I know President Bush likes to steal ideas from us -- but Mr. President, if you're not going to use that word "responsibility," we'd like to have it back.
In the end, it's not enough for us to stop others from tearing down the American Dream. We have to do our part to start building it back up. We should figure out how to overhaul our tax system to make it easier for people to afford a home and save for college and retirement. We should run background checks and establish report cards to hold nursing homes accountable for better care.
If we're serious about responsibility, we not only need to stop the corporate crime wave, we need to stop what has the potential to be a violent crime wave. Last year, the crime rate went up for the first time in a decade. Yet this administration decided to cut funds for state and local police at a time when state and local budgets were already reeling, and local law enforcement was working double time on homeland security as well. We need more police on the street, not less.
The FBI ought to team up with state and local police in the war on terrorism, not shut them out. The Washington debate about a Department of Homeland Security has it backwards: we ought to be figuring out what it takes to make our corners safe, not who gets the corner office.
And as we do more to strengthen our domestic defenses, we must tackle the ticking crime bomb in our midst: the 600,000 convicted criminals who are completing their sentences and returning to our streets every year. We have more than four million people on probation and parole who have broken the law before and are likely to do so again. We are putting criminals back on the streets and nobody's watching them. That is wrong and it has to be stopped. People on probation and parole who use drugs should be punished for it. We need more parole officers, out from behind their desks, and we need to hold people on probation and parole responsible for turning their lives around and becoming productive citizens again.

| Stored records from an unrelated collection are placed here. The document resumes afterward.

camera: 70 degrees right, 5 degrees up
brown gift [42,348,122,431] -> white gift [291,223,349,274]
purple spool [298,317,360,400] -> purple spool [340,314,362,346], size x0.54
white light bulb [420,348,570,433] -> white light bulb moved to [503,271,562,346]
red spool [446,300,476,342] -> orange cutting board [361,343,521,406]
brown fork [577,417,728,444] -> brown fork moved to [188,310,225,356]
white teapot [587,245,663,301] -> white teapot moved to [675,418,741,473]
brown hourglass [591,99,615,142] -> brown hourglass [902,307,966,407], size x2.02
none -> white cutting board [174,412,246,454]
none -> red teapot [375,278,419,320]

If we're serious about responsibility, we need to take responsibility for turning around our public schools, not walk away or leave them as they are. We need to ask more from teachers and pay them better in return. We need more choice and competition within the public schools, not vouchers that spend public money without public accountability. We need to do more to teach values at school, not less. The Ninth Circuit was wrong about the Pledge of Allegiance. This is one nation under God, and I want our schoolchildren to know it.
Finally, we should reward young people who take responsibility and give something back. We have a bill in Congress right now that means a lot to me. It hasn't gotten much attention, but it says to every state: if you're willing to ask every student in high school to give something back to their community, we're willing to help pay for it. We ought to make community service a rite of passage for every young American.
Responsibility is a big job, but we know what we need to do. Hold corporate leaders accountable. Bring fiscal discipline back to Washington, by making the tough decisions on taxes and spending. Bring drug costs down. Reform health care, parole, education. Encourage national service.
When those planes struck this city last September, there were many who said our country would never be the same. But the people of this city, and citizens across America, had another idea: that a great land could be greater still.
Last January, the President said something at the State of the Union that I absolutely think is true. He said the American spirit has never been stronger. I agree with that.
Our job will not be done until we can say the same thing about the American Dream.